Directions –
Go through the text of every entry below and swap "Düsseldorf" for "Köln", keeping everything else the same. Leave the pictures out of your answer.

::::::::

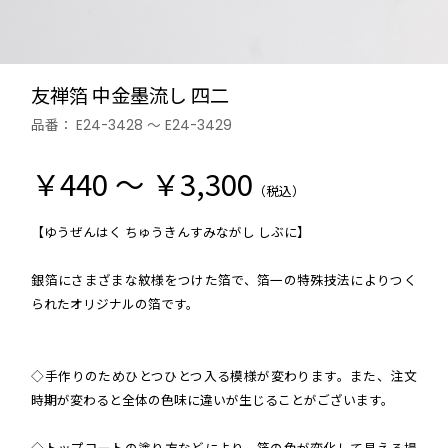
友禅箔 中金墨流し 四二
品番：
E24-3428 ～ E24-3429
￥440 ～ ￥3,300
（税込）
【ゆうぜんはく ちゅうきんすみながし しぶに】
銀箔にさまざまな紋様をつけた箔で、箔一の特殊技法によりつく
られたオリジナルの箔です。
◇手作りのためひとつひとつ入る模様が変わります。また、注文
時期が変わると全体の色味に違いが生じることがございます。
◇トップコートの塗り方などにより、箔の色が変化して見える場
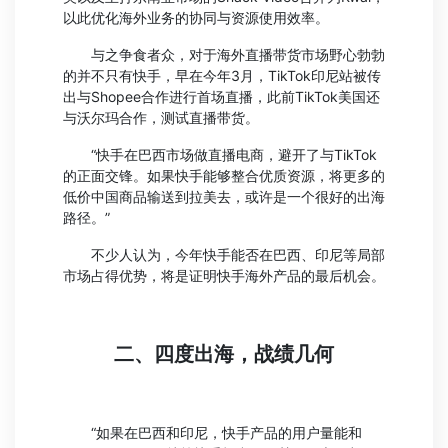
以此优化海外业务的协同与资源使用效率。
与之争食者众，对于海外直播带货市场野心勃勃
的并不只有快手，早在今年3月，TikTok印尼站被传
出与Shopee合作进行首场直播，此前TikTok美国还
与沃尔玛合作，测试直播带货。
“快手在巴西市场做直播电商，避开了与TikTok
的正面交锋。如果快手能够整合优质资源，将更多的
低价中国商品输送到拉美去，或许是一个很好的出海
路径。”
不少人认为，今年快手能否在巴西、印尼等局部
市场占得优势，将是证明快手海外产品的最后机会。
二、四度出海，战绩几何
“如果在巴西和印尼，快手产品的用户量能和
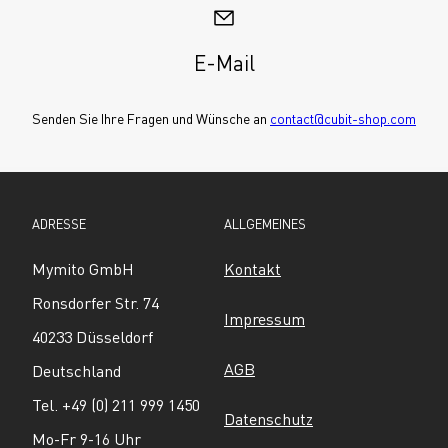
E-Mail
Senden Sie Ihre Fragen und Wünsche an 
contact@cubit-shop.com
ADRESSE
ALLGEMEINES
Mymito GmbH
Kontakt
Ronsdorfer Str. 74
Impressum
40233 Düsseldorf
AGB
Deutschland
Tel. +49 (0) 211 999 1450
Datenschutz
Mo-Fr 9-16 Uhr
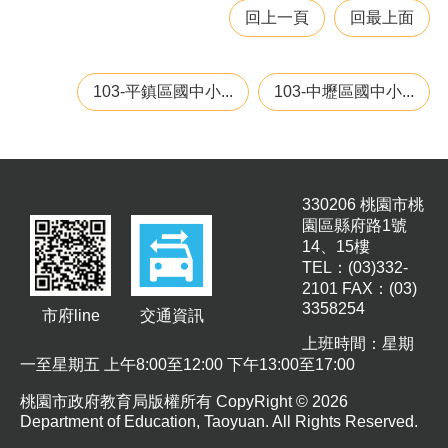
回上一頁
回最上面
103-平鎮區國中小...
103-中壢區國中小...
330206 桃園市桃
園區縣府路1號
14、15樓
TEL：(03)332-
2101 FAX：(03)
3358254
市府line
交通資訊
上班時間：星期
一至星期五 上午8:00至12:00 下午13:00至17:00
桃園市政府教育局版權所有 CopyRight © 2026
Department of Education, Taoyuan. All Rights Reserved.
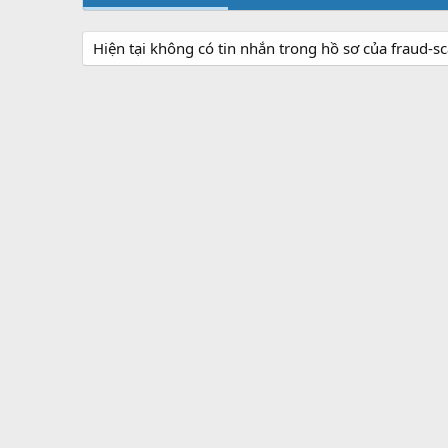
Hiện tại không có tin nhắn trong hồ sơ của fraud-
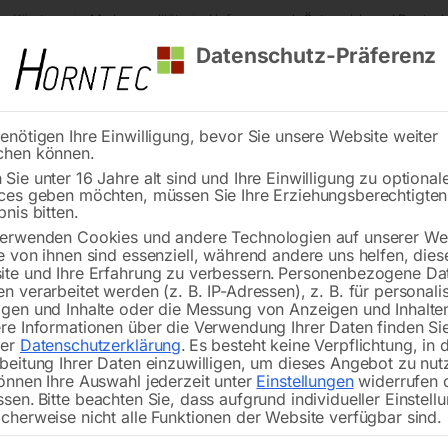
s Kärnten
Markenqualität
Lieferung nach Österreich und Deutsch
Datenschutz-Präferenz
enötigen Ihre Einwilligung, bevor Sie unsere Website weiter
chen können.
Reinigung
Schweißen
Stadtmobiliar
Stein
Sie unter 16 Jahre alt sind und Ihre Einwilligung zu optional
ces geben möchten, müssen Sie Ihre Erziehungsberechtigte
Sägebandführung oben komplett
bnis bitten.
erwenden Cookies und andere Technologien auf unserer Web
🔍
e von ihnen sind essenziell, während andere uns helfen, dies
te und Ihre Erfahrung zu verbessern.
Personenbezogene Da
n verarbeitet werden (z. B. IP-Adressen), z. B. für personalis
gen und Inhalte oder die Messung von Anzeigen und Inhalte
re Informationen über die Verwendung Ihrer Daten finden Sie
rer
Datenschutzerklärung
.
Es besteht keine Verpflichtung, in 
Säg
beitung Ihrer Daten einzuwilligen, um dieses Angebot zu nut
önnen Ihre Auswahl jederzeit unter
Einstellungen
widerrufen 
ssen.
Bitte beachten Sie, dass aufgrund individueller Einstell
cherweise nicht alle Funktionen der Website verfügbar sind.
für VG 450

::::::::

Output below –
友禅箔 中金墨流し 四二
品番：
E24-3428 ～ E24-3429
￥440 ～ ￥3,300
（税込）
【ゆうぜんはく ちゅうきんすみながし しぶに】
銀箔にさまざまな紋様をつけた箔で、箔一の特殊技法によりつく
られたオリジナルの箔です。
◇手作りのためひとつひとつ入る模様が変わります。また、注文
時期が変わると全体の色味に違いが生じることがございます。
◇トップコートの塗り方などにより、箔の色が変化して見える場
以此优化海外业务的协同与资源使用效率。
与之争食者众，对于海外直播带货市场野心勃勃
的并不只有快手，早在今年3月，TikTok印尼站被传
出与Shopee合作进行首场直播，此前TikTok美国还
与沃尔玛合作，测试直播带货。
“快手在巴西市场做直播电商，避开了与TikTok
的正面交锋。如果快手能够整合优质资源，将更多的
低价中国商品输送到拉美去，或许是一个很好的出海
路径。”
不少人认为，今年快手能否在巴西、印尼等局部
市场占得优势，将是证明快手海外产品的最后机会。
二、四度出海，战绩几何
“如果在巴西和印尼，快手产品的用户量能和
E-Mail
Senden Sie Ihre Fragen und Wünsche an 
contact@cubit-shop.com
ADRESSE
ALLGEMEINES
Mymito GmbH
Kontakt
Ronsdorfer Str. 74
Impressum
40233 Köln
AGB
Deutschland
Tel. +49 (0) 211 999 1450
Datenschutz
Mo-Fr 9-16 Uhr
回上一頁
回最上面
103-平鎮區國中小...
103-中壢區國中小...
330206 桃園市桃
園區縣府路1號
14、15樓
TEL：(03)332-
2101 FAX：(03)
3358254
市府line
交通資訊
上班時間：星期
一至星期五 上午8:00至12:00 下午13:00至17:00
桃園市政府教育局版權所有 CopyRight © 2026
Department of Education, Taoyuan. All Rights Reserved.
Hiện tại không có tin nhắn trong hồ sơ của fraud-
s Kärnten
Markenqualität
Lieferung nach Österreich und Deutsch
Datenschutz-Präferenz
enötigen Ihre Einwilligung, bevor Sie unsere Website weiter
chen können.
Reinigung
Schweißen
Stadtmobiliar
Stein
Sie unter 16 Jahre alt sind und Ihre Einwilligung zu optional
ces geben möchten, müssen Sie Ihre Erziehungsberechtigte
Sägebandführung oben komplett
bnis bitten.
erwenden Cookies und andere Technologien auf unserer Web
🔍
e von ihnen sind essenziell, während andere uns helfen, dies
te und Ihre Erfahrung zu verbessern.
Personenbezogene Da
n verarbeitet werden (z. B. IP-Adressen), z. B. für personalis
gen und Inhalte oder die Messung von Anzeigen und Inhalte
re Informationen über die Verwendung Ihrer Daten finden Sie
rer
Datenschutzerklärung
.
Es besteht keine Verpflichtung, in 
Säg
beitung Ihrer Daten einzuwilligen, um dieses Angebot zu nut
önnen Ihre Auswahl jederzeit unter
Einstellungen
widerrufen 
ssen.
Bitte beachten Sie, dass aufgrund individueller Einstell
cherweise nicht alle Funktionen der Website verfügbar sind.
für VG 450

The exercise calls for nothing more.